What you are asked to do: In the CUDA forum post, could you give everything from "const int NX" down to "of the cell." again, substituting "NUM_QPTS" for "NQDPT"?

Extract to read:

Hi: I think this is a bug, but I’m just starting with CUDA so it’s far more likely to be an error on my part. I would appreciate it if someone else would take a look at this.
Here is a matrix of my results using various compiler options for the code shown at the end (the forum wouldn’t let me attach a .cu file):
Use Fast Math No Use Fast Math
Debug OK Incorrect
No Debug OK Incorrect
Emulation OK OK
The expected results are: The incorrect results are:
0.866025 0.866025 0.866025 0.866025 0.866025 0.866025
0.866025 0.866025 -0.866025 0.866025 0.866025 0.866025 <- wrong
0.52449 2.34138 2.34138 0.52449 2.34138 2.34138
0.52449 2.34138 -2.34138 0.52449 2.34138 2.34138 <- wrong
I’m using the NVIDIA common.mk, so Debug (dbg=1 in the Makefile) results in the command line:
nvcc -o obj/debug/redux.cu_o -c redux.cu -D_DEBUG -keep -I. -I/usr/local/cuda/include -I/home/allen/NVIDIA_CUDA_SDK/common/…/common/inc -DUNIX -g
g++ -fPIC -o /home/allen/NVIDIA_CUDA_SDK/common/…/bin/linux/debug/redux obj/debug/redux.cu_o -L/usr/local/cuda/lib -L/home/allen/NVIDIA_CUDA_SDK/common/…/lib -L/home/allen/NVIDIA_CUDA_SDK/common/…/common/lib -lcuda -lcudart -lGL -lGLU -lcutilD
and dbg=0 yields:
nvcc -o obj/release/redux.cu_o -c redux.cu -keep -I. -I/usr/local/cuda/include -I/home/allen/NVIDIA_CUDA_SDK/common/…/common/inc -DUNIX -O3
g++ -fPIC -o /home/allen/NVIDIA_CUDA_SDK/common/…/bin/linux/release/redux obj/release/redux.cu_o -L/usr/local/cuda/lib -L/home/allen/NVIDIA_CUDA_SDK/common/…/lib -L/home/allen/NVIDIA_CUDA_SDK/common/…/common/lib -lcuda -lcudart -lGL -lGLU -lcutil
I’m running RHEL 4 x86_64 with a 8800ultra, on a Tyan S2927 MB with dual Opteron 2216, 4 GiB mem. Using CUDA SDK 1.0, compiler version
nvcc: NVIDIA ® Cuda compiler driver
Copyright © 2005-2006 NVIDIA Corporation
Built on Thu_Jun_28_09:57:19_PDT_2007
Cuda compilation tools, release 1.0, V0.2.1221
#include <cstdio>
#include <memory.h>
#include "cutil.h"
const int NX = 2;
const int NY = 1;
const int NZ = 1;
const int NQDPT = 2;
const float M_1_SQRT3 = 0.577350269f / 2.f;
const float M_HALF = 0.5f;
// Some quadrature points relative to the center of the cell.

Given information:
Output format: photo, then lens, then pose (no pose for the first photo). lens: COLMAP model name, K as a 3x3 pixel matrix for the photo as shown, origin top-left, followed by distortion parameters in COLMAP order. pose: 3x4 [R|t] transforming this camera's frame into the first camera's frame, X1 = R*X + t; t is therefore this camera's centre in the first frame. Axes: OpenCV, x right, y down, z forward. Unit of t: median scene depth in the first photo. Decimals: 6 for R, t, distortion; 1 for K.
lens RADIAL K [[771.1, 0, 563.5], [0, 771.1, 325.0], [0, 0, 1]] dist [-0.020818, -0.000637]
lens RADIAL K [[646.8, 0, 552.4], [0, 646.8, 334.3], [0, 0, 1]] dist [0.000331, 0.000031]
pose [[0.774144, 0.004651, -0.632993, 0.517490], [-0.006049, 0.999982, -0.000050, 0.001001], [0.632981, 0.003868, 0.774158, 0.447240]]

Response below:
const int NX = 2;
const int NY = 1;
const int NZ = 1;
const int NUM_QPTS = 2;
const float M_1_SQRT3 = 0.577350269f / 2.f;
const float M_HALF = 0.5f;
// Some quadrature points relative to the center of the cell.